Applies To:
Expert & Pro
Dependencies:
Recommended device for setup:
Desktop
Overview:
Before setting up your recipes, it's very important that you add your suppliers. Your supplier items will form the building blocks of your recipes.
Building recipes in Restoke is done in two parts: Prep Recipes and Dish Recipes.
Prep Recipes are any batch items you prepare in-house that go into your final Recipes (and sometimes other Prep Recipes). For example, it could be a sauce that you make that goes into one of your final dishes
And so Prep Recipes are your starting point for any recipe costing.

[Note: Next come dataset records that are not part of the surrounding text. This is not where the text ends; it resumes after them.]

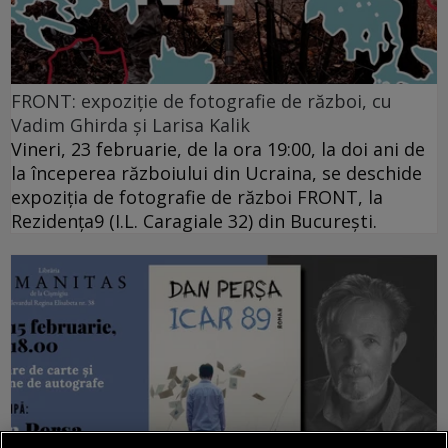
FRONT: expoziție de fotografie de război, cu
Vadim Ghirda și Larisa Kalik
Vineri, 23 februarie, de la ora 19:00, la doi ani de
la începerea războiului din Ucraina, se deschide
expoziția de fotografie de război FRONT, la
Rezidența9 (I.L. Caragiale 32) din București.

Please note: Prep Recipe setup is only seen by managers and above (see Inviting my Team Members for roles and permissions).
Costing your Prep Recipes
When it comes to creating your Prep Recipes, we know everyone has a different approach and so there are several methods available:
Option 1. Bulk Creating Prep Recipes
Prepare your Prep Recipe template (Reads most formats i.e. PDF, Word document, Excel file, ZIP file)
Navigate to the bottom right hand corner and click on the wand icon
Upload your recipes Document
Review recipes to ensure correct conversions, yield sizes, connected items etc.
Please note: after bulk creating your recipes you will need to review your recipes to ensure costs are fully complete. Refer to steps in option 2 when doing so.
Option 2. Manually Adding a Prep Recipe:
First, create your Category:
Head to the left toolbar, and click Recipes > Prep Recipes.
Once in Prep Recipes, go to the top right corner and click "+ New Category". Categories help your team easily locate specific recipes.
Name the category and attach an image (if you like), otherwise, our system will add one for you closest to the name of the category.
Second, create your Prep Recipe:
Once you're in the category or ready to create your Prep Recipe, navigate to the top right-hand corner and click "+ New Recipe".
You will be prompted to name the recipe and then confirm which category you'd like for it to be sorted into.
Name the recipe and then confirm which category you'd like for it to be sorted into (if applicable).
Start adding your ingredients line-by-line:
Start typing your ingredient name, which should pop up in a drop-down list of your already stored supplier items or other costed Prep Recipes (see 💡 Pro Tip #1).
If you enter an ingredient for the first time that does not already exist as an item in Restoke you'll need to connect it as either a supplier item ("something you buy") or prep recipe ("something you make") by clicking the ⚙ icon on the far right and following the prompts.
Best practice is to select an option from the dropdown and not enter free text as costs are pulled from supplier items or Prep Recipes.
Please note: If you're using a POS Integration, we cannot track free text items inventory movement as it's not connected to any stocktakes or orders.
Next, enter the Quantity and Unit of Measurement (UOM).
These are recipe-specific conversions as opposed to how they are ordered from suppliers (e.g. ordering UOM). i.e. You may receive an item in a bag, but here you're using a portion of it like a gram or teaspoon.
Once entered, in the right corner of the recipe card you will be prompted with a red "Why?" if the conversion is unknown, click it.
It will then ask you to create a conversion. E.g. 'How many grams are in a bag of X?' Type in the conversion, and make sure to click save. A cost should then appear for that item (see💡 Pro Tip #5).
Ensure to enter input an amount into the "Quantity Produced" section to get your total prep recipe cost cost (see💡 Pro Tip #2).
This will generate your costing insights for this recipe under "cost info".
If you're not receiving a dish cost, it means one of the items hasn't been properly costed (i.e. missing a conversion) or is a free text item and will have a blank cost or be marked in red.
Finally, add instructions for the recipe, this can be done as a block of free text in the text box in the bottom left corner. Alliteratively, if you'd like to add in step by step instructions with photos, click "step by step" just above the text box.
💡 Pro Tip #1: You can use the "Portions" section to calculate the various sizes of your Prep Recipes. If you select:
By Count: you will be prompted to mark how many portions are made, and Restoke will then calculate the size of each portion.
By Size: you will be prompted to mark the desired size of each portion, Restoke will then calculate the number of portions that can be produced.
💡 Pro Tip #2: We recommend using an easily convertible quantity produced unit of measurement (e.g. KGs/Grams or Litres/MLs). This is due to conversions not being available for recipes.
For example, if you state the quantity produced for a Prep Recipe as bucket, then when using this recipe in any consequential recipes you'll have to enter the used amount as a portion of a bucket.
💡 Pro Tip #3: All Prep Recipes are exportable, and to do so:
Navigate to the left toolbar, then Recipes > Prep Recipes.
On the Prep Recipes page, locate the category of the recipe you'd like to export.
Click into it, and then navigate to the blue circular icon on the right corner of the prep recipe's card, and click "Export to CSV".
💡 Pro Tip #4: Don't fret if you've made a mistake when making a conversion. All created conversions are stored with that item. You can edit these directly from the recipe by clicking the ⚙️ next to the ingredient or in the items settings (purchases > suppliers).
💡 Pro Tip #5: Add photos to your instructions! These will really help give your team more context and avoid confusion.
💡 Pro Tip #6: Recipes are sorted alphabetically by default. But you can drag and drop recipes in any order to sort them manually.